(Source records)
=== Begin Enclosure ===

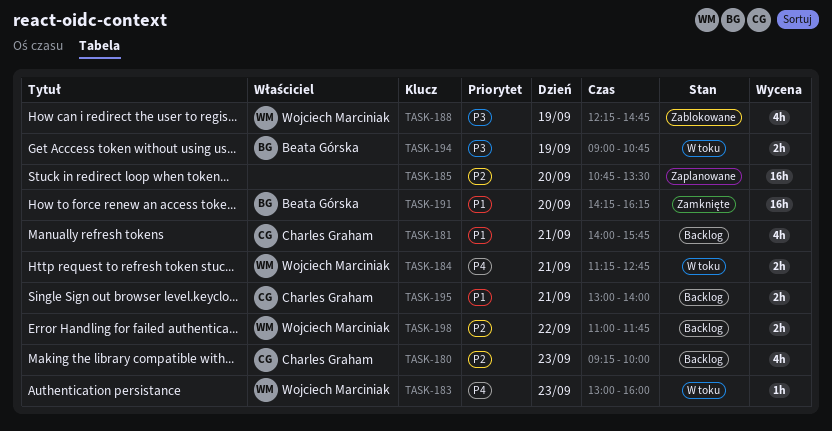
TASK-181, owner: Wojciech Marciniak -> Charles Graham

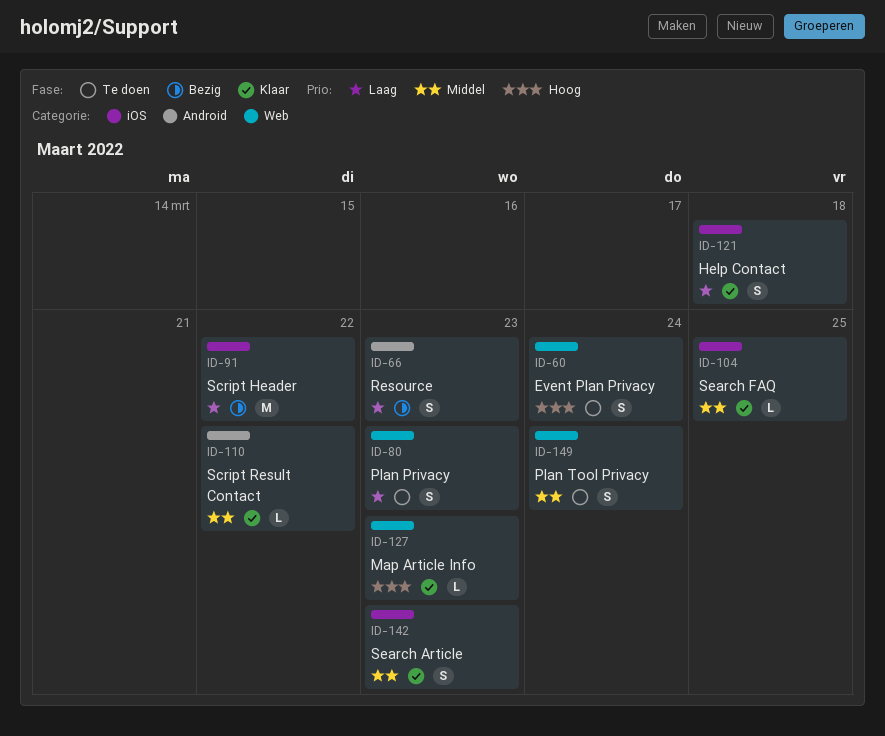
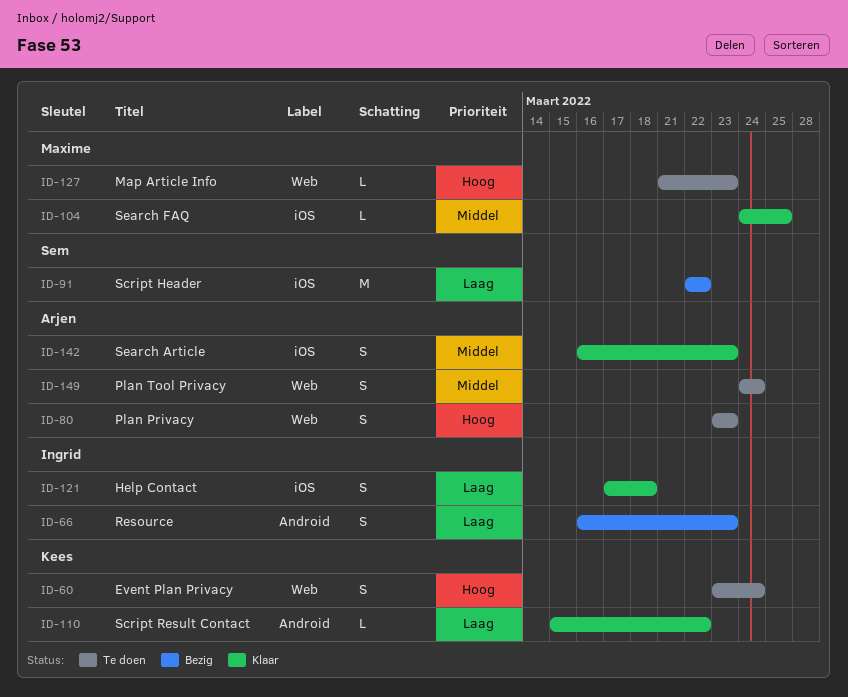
ID-80, priority: Laag -> Hoog
ID-110, priority: Middel -> Laag
ID-127, status: Klaar -> Te doen

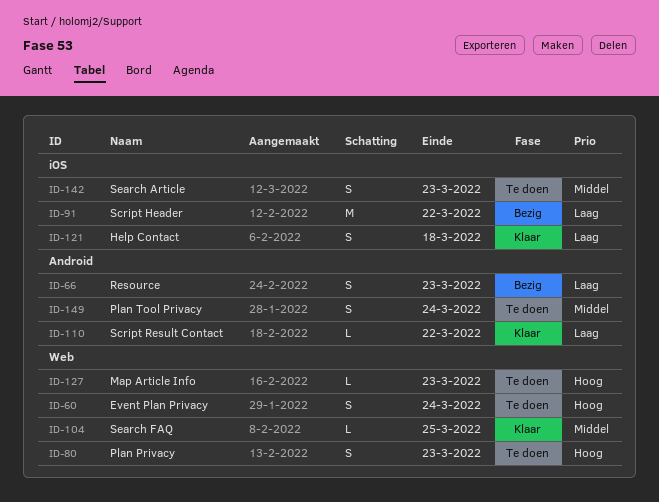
ID-104, label: iOS -> Web
ID-142, status: Klaar -> Te doen
ID-149, label: Web -> Android

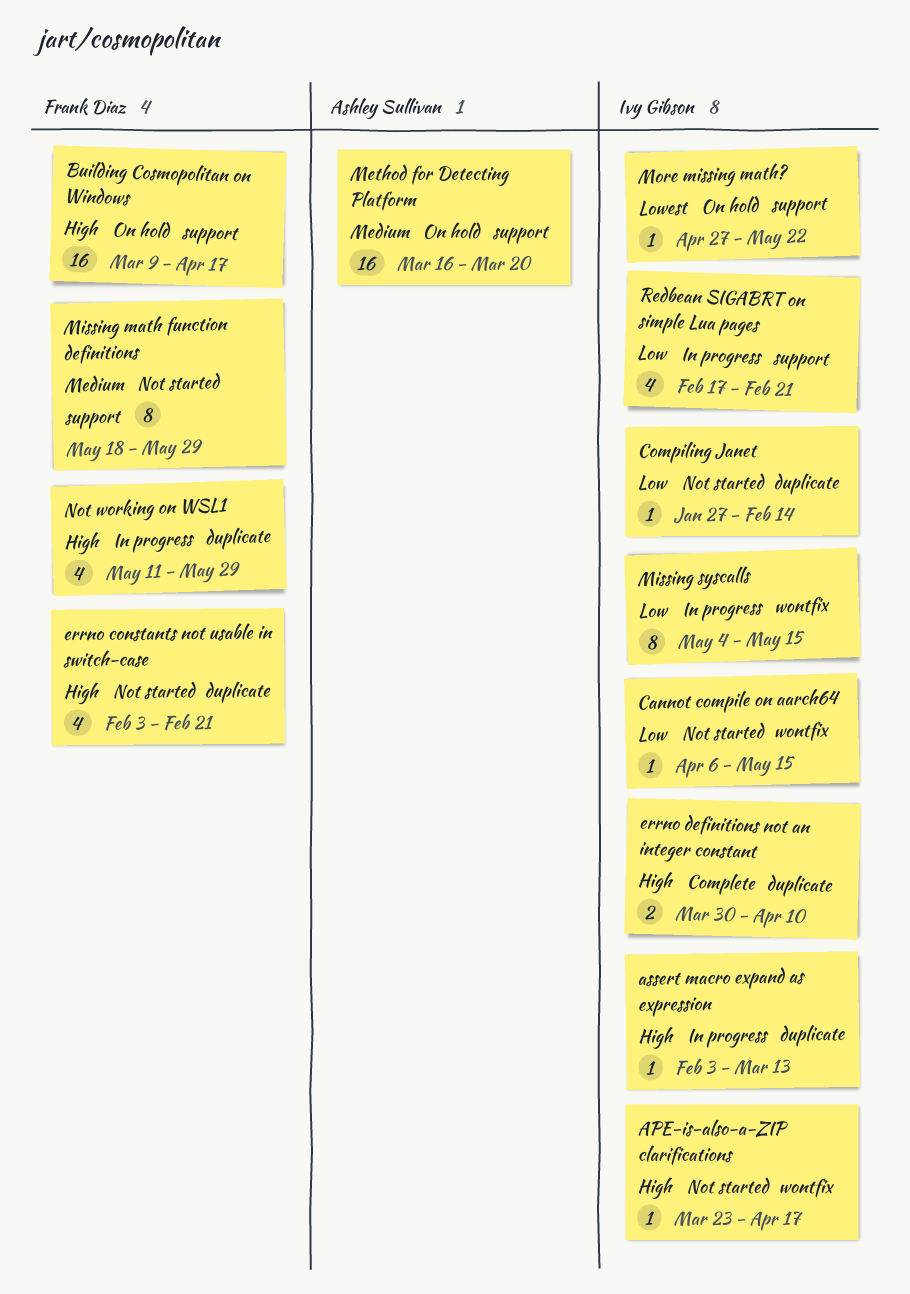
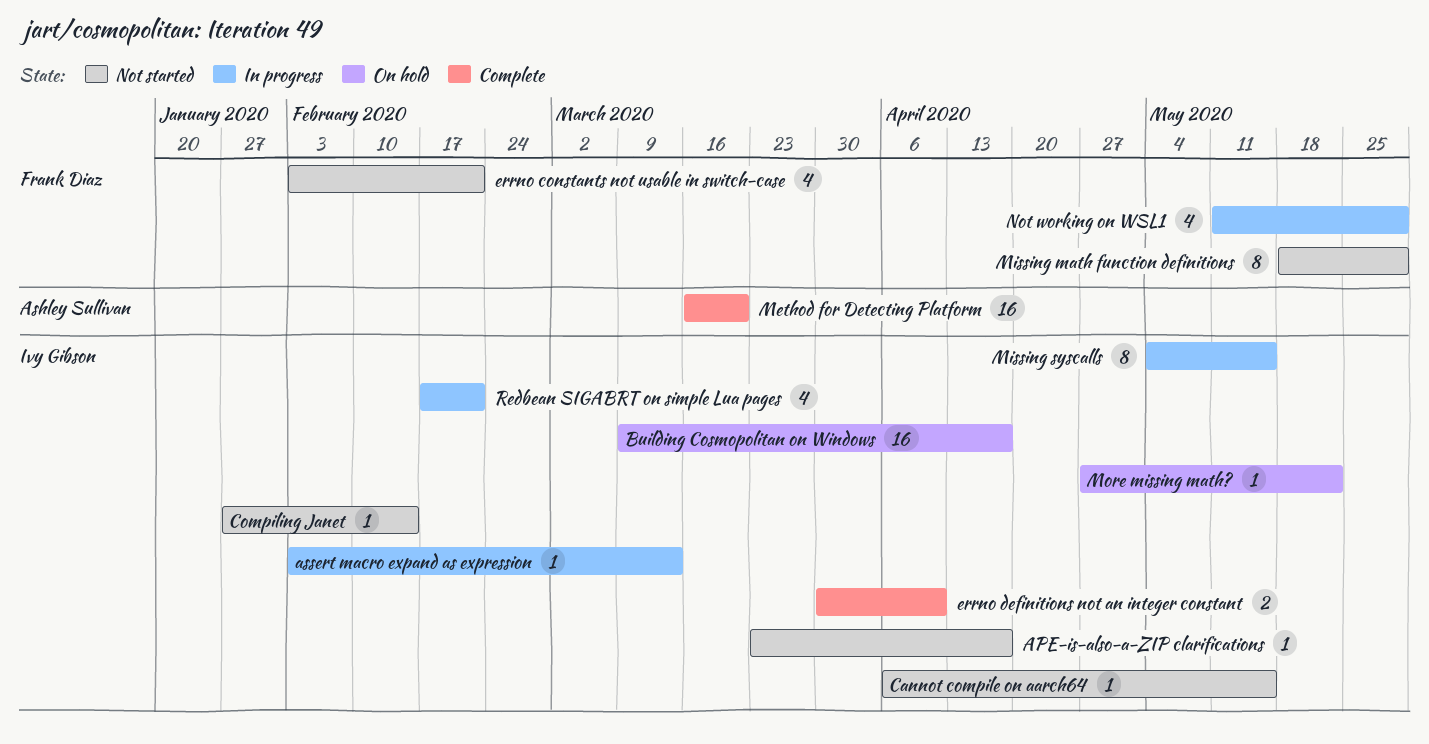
Building Cosmopolitan on Windows, owner: Frank Diaz -> Ivy Gibson
Method for Detecting Platform, status: On hold -> Complete

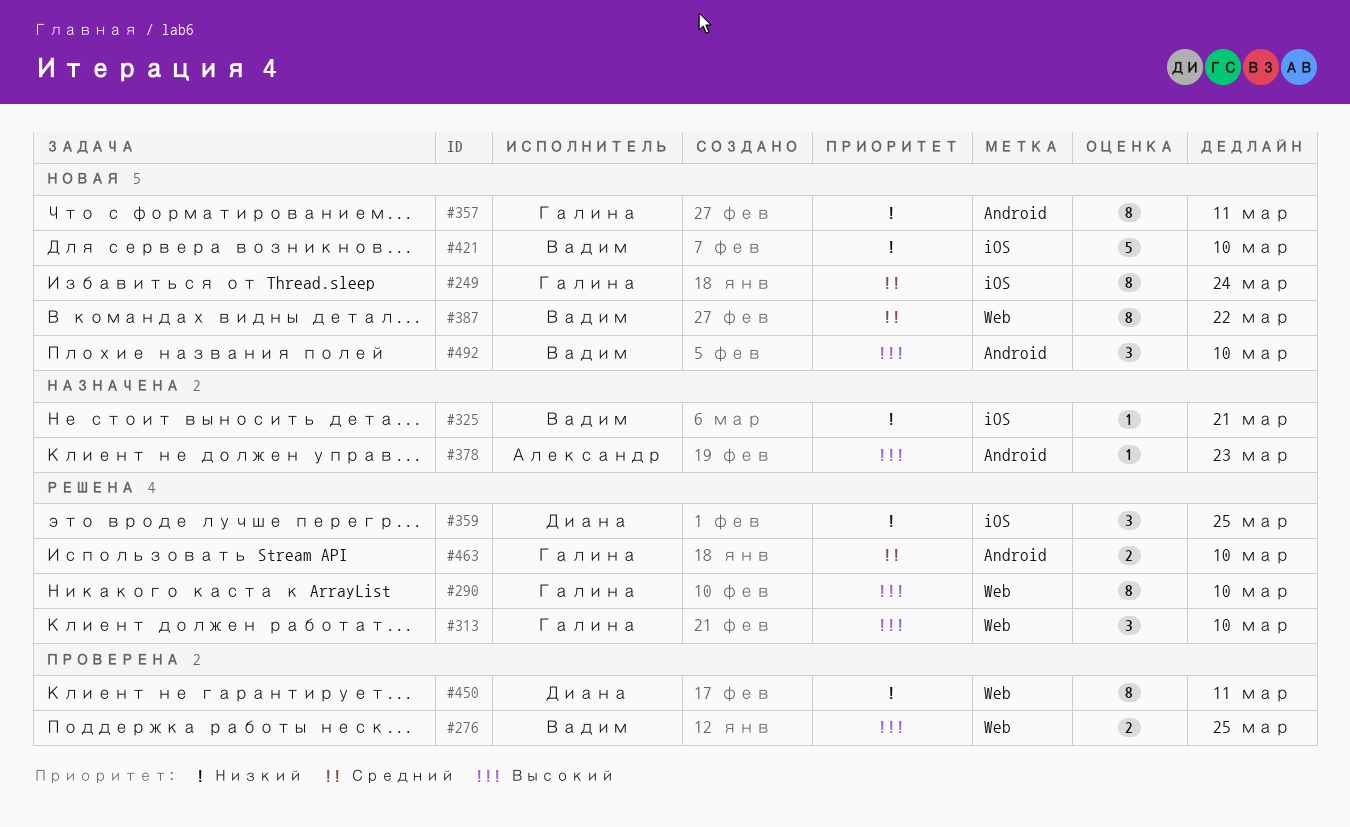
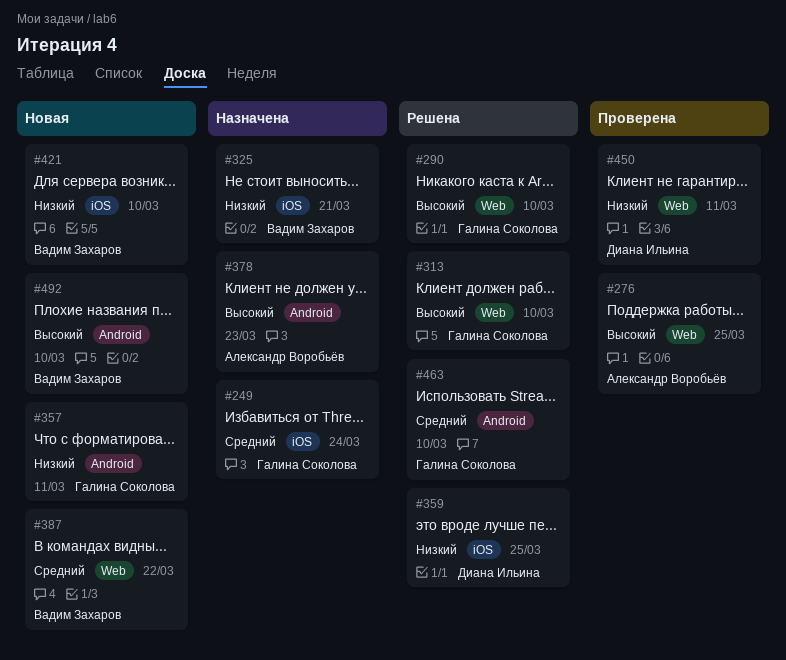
#249, status: Новая -> Назначена
#276, owner: Вадим Захаров -> Александр Воробьёв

=== End Enclosure ===

WHAT YOU HAVE TO DO:
Among the lines above, the ones holding the word "priority" must be counted; only that count is to be given.

ANSWER AREA:
2